显著目标检测技术可以识别出场景中最吸引人的物体。近年来，多模态显著目标检测（SOD）显示出良好的应用前景。然而，现有的多模态SOD模型在追求全面的跨模态特征融合时，大多忽略了模态尺寸和计算成本。为了提高高精度模型在实际应用中的可行性，我们提出了一种用于多模态显著目标检测的轻量级三流编码器-解码器网络（TENet）。具体来说，我们设计了三个解码器来探索嵌入在不同多模态特征中的显著性线索，并利用分层解码结构来减轻低质量图像的负面影响。为了减少模态之间的差异，我们提出了一种轻量级模态信息引导融合（MIGF）模块，以增强RGB-D和RGB-T模态之间的相关性，从而为三模态融合奠定基础。此外，为了利用多尺度信息，我们提出了语义交互（SI）模块和语义特征增强（SFE）模块来整合嵌入在高、低层特征中的特定层次信息。在VDT-2048数据集上的大量实验表明，TENet的模型大小为37 MB，推理速度为38FPS，并且达到了与16种最先进的多模态方法相当的精度。
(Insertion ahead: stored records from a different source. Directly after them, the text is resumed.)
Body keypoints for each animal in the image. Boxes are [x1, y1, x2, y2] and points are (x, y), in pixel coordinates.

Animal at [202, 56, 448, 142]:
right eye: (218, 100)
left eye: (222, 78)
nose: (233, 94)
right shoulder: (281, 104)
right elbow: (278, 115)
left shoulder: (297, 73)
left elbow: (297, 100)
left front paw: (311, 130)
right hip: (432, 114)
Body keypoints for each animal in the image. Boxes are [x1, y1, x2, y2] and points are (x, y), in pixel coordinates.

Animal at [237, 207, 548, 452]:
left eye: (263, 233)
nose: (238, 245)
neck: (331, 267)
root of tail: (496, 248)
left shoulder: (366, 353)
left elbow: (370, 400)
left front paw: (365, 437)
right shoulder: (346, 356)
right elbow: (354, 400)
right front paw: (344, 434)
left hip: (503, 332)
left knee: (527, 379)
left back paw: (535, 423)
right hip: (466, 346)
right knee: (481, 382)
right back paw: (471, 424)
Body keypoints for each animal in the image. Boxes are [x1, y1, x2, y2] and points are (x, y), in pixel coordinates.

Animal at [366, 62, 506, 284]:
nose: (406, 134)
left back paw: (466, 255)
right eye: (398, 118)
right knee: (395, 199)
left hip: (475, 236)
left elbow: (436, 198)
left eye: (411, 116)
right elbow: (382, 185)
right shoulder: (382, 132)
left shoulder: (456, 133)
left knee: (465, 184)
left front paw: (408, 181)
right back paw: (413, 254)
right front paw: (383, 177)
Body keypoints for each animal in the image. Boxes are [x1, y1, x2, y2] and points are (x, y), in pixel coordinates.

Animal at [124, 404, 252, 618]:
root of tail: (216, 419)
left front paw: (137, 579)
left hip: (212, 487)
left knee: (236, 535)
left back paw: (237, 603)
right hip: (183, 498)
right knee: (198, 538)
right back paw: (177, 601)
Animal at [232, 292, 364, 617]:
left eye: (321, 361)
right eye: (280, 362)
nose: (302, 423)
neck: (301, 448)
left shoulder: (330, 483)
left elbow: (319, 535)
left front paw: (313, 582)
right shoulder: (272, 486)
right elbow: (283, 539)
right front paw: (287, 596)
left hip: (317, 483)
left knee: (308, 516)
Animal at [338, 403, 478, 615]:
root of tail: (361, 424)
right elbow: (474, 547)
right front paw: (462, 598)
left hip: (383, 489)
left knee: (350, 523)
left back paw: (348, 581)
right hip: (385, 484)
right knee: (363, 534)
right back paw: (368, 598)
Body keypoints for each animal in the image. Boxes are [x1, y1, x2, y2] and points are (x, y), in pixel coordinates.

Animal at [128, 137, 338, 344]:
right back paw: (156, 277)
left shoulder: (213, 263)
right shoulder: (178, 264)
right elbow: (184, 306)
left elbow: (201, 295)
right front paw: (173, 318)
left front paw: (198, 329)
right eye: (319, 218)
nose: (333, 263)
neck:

本文章由计算机程序翻译，如有差异，请以英文原文为准。

查看原文本刊更多论文

Lightweight three-stream encoder–decoder network for multi-modal salient object detection

Salient object detection technique can identify the most attractive objects in a scene. In recent years, multi-modal salient object detection (SOD) has shown promising prospects. However, most of the existing multi-modal SOD models ignore modal size and computational cost in pursuit of comprehensive cross-modality feature fusion. To enhance the feasibility of high accuracy model in practical applications, we propose a Lightweight Three-stream Encoder–Decoder Network (TENet) for multi-modal salient object detection. Specifically, we design three decoders to explore saliency clues embedded in different multi-modal features and leverage a hierarchical decoding structure to alleviate the negative effects of low-quality images. To reduce the difference among modalities, we propose a lightweight modal information-guided fusion (MIGF) module to enhance the correlation between RGB-D and RGB-T modalities, thus laying the groundwork for triple-modal fusion. Furthermore, to utilize multi-scale information, we propose the semantic interaction (SI) module and the semantic feature enhancement (SFE) module to integrate specific hierarchical information embedded in high- and low-level features. Extensive experiments on the VDT-2048 dataset show that TENet has a model size of 37 MB, an inference speed of 38FPS, and achieves comparable accuracy to 16 state-of-the-art multi-modal methods.

求助全文

通过发布文献求助，成功后即可免费获取论文全文。去求助

来源期刊

Journal of Visual Communication and Image Representation 工程技术-计算机：软件工程

CiteScore

5.40

自引率

11.50%

发文量

188

审稿时长

9.9 months

期刊介绍： The Journal of Visual Communication and Image Representation publishes papers on state-of-the-art visual communication and image representation, with emphasis on novel technologies and theoretical work in this multidisciplinary area of pure and applied research. The field of visual communication and image representation is considered in its broadest sense and covers both digital and analog aspects as well as processing and communication in biological visual systems.